(Stored items)

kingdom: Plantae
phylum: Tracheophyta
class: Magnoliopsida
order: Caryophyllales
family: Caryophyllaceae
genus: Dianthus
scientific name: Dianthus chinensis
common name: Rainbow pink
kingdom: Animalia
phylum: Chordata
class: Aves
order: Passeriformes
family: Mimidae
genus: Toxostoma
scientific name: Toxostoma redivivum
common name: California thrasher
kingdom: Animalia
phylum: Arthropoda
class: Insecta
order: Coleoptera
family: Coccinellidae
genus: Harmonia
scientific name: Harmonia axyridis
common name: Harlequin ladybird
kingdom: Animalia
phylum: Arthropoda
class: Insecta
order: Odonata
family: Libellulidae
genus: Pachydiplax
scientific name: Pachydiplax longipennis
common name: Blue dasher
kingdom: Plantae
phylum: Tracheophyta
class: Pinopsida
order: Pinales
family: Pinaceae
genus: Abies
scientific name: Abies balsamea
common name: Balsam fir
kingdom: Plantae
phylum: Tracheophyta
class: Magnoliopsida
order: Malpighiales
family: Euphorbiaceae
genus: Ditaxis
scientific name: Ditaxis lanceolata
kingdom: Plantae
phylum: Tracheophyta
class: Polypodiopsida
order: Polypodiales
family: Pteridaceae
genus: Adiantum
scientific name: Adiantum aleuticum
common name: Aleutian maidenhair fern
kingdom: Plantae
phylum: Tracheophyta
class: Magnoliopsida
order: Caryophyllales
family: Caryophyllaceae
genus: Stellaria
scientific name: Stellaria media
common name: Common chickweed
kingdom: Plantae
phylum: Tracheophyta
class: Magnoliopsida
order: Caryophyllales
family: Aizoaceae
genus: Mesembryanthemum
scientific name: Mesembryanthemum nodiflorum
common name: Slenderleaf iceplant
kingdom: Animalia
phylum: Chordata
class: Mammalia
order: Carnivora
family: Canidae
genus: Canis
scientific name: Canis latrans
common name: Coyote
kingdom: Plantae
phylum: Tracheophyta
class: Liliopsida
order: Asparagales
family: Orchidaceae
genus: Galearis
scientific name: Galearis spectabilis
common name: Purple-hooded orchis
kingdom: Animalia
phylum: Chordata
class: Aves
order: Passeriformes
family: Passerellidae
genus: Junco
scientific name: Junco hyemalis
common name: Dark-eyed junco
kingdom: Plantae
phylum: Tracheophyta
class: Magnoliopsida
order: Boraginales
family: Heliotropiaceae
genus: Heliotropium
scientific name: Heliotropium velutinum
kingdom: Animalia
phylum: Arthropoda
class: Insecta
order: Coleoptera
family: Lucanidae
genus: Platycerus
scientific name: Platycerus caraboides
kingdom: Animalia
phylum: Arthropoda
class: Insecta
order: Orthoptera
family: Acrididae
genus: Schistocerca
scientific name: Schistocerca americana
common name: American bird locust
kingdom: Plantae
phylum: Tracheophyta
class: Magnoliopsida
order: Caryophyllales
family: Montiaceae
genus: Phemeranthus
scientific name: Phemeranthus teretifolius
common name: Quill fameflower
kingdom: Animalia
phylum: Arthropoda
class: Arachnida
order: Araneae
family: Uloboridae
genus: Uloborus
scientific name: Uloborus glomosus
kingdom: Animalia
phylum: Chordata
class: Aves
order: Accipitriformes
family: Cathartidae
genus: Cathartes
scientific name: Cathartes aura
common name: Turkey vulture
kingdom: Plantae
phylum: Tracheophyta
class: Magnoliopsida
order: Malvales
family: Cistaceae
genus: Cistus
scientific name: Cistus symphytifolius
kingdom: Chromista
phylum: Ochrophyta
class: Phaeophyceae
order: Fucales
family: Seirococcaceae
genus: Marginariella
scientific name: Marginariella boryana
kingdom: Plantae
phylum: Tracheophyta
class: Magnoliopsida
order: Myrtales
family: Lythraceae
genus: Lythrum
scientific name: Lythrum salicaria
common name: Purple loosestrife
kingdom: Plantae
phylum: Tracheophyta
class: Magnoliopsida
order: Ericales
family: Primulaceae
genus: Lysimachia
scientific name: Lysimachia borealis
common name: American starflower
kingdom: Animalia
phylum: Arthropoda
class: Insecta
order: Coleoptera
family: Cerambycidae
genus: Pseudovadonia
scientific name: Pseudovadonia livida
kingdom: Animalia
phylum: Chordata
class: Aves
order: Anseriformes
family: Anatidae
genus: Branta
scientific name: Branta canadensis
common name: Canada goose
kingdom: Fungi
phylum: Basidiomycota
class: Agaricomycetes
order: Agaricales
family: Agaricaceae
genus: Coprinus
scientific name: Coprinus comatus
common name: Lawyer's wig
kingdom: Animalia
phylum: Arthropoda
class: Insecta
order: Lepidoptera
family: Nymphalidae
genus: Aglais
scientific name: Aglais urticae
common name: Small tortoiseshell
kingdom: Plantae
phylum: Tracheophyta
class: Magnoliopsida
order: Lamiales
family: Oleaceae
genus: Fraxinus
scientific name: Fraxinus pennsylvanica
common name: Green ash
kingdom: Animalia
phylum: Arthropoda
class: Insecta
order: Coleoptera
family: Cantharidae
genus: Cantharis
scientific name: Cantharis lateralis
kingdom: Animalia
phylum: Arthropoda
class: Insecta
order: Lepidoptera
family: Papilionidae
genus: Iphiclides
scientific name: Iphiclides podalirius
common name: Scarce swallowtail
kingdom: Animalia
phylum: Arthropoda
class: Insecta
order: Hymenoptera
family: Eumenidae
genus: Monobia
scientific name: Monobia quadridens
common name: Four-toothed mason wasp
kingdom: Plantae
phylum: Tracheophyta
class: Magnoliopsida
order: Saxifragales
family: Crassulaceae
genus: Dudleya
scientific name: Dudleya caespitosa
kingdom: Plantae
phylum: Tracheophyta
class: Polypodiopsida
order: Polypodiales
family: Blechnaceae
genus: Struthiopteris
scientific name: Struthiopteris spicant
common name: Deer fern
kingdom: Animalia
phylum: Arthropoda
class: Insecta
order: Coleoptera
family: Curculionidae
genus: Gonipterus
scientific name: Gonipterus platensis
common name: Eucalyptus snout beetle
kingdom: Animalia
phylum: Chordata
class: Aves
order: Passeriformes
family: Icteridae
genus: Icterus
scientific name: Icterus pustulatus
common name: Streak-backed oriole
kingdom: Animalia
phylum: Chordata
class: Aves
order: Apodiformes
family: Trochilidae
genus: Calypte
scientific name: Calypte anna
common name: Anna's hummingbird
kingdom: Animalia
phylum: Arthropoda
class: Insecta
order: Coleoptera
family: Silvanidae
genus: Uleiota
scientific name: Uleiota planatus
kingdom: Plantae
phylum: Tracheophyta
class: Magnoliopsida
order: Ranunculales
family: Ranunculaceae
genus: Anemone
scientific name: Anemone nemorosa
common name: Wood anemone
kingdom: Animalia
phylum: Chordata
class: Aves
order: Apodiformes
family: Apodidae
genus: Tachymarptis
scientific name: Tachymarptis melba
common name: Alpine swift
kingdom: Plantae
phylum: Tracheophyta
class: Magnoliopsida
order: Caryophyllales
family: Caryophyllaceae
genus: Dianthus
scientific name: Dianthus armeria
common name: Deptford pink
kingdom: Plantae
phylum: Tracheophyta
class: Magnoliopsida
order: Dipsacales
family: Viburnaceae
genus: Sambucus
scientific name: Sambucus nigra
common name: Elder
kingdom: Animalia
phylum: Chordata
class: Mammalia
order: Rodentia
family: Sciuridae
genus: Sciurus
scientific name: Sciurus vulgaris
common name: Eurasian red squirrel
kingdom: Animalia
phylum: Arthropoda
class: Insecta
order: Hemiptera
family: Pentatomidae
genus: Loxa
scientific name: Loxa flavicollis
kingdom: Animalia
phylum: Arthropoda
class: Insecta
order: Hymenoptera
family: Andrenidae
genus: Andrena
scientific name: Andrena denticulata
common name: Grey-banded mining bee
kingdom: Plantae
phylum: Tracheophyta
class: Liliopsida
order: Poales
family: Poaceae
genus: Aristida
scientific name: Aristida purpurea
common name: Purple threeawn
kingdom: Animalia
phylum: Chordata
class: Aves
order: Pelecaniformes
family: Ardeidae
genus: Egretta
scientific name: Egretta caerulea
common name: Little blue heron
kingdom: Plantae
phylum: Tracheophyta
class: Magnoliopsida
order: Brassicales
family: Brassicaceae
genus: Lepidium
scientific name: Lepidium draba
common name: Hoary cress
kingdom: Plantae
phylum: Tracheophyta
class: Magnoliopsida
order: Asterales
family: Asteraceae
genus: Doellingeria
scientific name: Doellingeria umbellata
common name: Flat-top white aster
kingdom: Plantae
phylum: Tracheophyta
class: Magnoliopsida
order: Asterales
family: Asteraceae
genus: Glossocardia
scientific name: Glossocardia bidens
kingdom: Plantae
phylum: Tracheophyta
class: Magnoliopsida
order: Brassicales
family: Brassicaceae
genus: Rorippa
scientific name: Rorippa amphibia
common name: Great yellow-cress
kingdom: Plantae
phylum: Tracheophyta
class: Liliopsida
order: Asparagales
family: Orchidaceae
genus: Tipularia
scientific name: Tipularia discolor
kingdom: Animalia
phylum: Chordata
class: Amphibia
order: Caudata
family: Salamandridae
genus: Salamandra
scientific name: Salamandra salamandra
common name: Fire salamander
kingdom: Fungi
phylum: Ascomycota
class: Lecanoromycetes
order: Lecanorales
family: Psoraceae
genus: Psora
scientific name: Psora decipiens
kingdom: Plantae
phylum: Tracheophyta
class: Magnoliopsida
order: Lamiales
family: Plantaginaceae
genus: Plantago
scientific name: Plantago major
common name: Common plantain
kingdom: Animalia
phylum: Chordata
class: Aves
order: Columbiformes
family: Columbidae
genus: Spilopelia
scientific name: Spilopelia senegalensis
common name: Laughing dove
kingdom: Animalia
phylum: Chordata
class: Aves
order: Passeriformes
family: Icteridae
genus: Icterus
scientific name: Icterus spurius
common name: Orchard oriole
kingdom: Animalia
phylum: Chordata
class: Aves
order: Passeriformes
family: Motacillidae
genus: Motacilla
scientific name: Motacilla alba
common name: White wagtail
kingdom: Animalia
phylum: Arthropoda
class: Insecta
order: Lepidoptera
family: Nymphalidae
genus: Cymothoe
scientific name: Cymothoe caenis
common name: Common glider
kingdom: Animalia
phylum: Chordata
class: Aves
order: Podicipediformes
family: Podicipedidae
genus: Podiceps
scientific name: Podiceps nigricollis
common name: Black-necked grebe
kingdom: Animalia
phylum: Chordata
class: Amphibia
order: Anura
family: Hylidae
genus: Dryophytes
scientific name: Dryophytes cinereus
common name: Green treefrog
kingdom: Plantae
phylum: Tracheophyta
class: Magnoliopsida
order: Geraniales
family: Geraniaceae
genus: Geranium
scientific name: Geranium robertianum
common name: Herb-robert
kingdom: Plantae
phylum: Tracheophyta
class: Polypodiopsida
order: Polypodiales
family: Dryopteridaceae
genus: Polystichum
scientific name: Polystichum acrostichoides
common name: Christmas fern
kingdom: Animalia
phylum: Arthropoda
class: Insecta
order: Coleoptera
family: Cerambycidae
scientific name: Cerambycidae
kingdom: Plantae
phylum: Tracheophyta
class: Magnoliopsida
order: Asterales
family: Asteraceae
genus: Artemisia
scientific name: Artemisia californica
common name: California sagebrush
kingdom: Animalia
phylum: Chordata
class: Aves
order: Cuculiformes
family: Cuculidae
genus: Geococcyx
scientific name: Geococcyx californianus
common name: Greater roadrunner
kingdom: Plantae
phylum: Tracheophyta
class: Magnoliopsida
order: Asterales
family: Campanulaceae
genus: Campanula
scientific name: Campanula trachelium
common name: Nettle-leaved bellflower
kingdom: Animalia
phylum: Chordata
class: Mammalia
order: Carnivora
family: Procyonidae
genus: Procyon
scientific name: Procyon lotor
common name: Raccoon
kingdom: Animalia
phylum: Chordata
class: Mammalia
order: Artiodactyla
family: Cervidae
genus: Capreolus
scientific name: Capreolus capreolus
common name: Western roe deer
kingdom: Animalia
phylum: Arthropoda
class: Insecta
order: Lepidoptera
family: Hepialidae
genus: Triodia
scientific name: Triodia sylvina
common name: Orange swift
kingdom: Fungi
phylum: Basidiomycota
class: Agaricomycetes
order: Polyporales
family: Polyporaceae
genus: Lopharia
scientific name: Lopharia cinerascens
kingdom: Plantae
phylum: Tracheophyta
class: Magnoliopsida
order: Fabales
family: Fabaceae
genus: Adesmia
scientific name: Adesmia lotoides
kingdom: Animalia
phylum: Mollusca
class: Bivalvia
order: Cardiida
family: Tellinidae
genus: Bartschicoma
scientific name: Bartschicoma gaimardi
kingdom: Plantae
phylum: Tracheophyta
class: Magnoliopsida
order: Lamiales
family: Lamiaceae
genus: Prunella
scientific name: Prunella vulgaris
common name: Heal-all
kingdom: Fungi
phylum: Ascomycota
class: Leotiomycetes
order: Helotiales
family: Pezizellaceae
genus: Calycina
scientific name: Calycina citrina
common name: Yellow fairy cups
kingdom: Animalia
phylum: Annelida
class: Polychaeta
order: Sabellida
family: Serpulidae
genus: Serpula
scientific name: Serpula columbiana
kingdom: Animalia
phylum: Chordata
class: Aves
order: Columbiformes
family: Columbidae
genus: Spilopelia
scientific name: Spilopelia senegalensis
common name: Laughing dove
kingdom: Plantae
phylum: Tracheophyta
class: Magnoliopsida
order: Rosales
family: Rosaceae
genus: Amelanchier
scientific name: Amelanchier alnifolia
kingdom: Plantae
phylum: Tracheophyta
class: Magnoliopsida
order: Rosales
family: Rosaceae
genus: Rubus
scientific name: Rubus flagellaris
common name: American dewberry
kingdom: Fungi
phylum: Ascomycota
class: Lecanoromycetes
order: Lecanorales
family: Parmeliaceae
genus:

_Task instructions:_ Reproduce the lines of the records that begin with the line containing "genus: Tipularia" and end with the line containing "family: Plantaginaceae", keeping both of those lines.

_Solution to the problem:_
genus: Tipularia
scientific name: Tipularia discolor
kingdom: Animalia
phylum: Chordata
class: Amphibia
order: Caudata
family: Salamandridae
genus: Salamandra
scientific name: Salamandra salamandra
common name: Fire salamander
kingdom: Fungi
phylum: Ascomycota
class: Lecanoromycetes
order: Lecanorales
family: Psoraceae
genus: Psora
scientific name: Psora decipiens
kingdom: Plantae
phylum: Tracheophyta
class: Magnoliopsida
order: Lamiales
family: Plantaginaceae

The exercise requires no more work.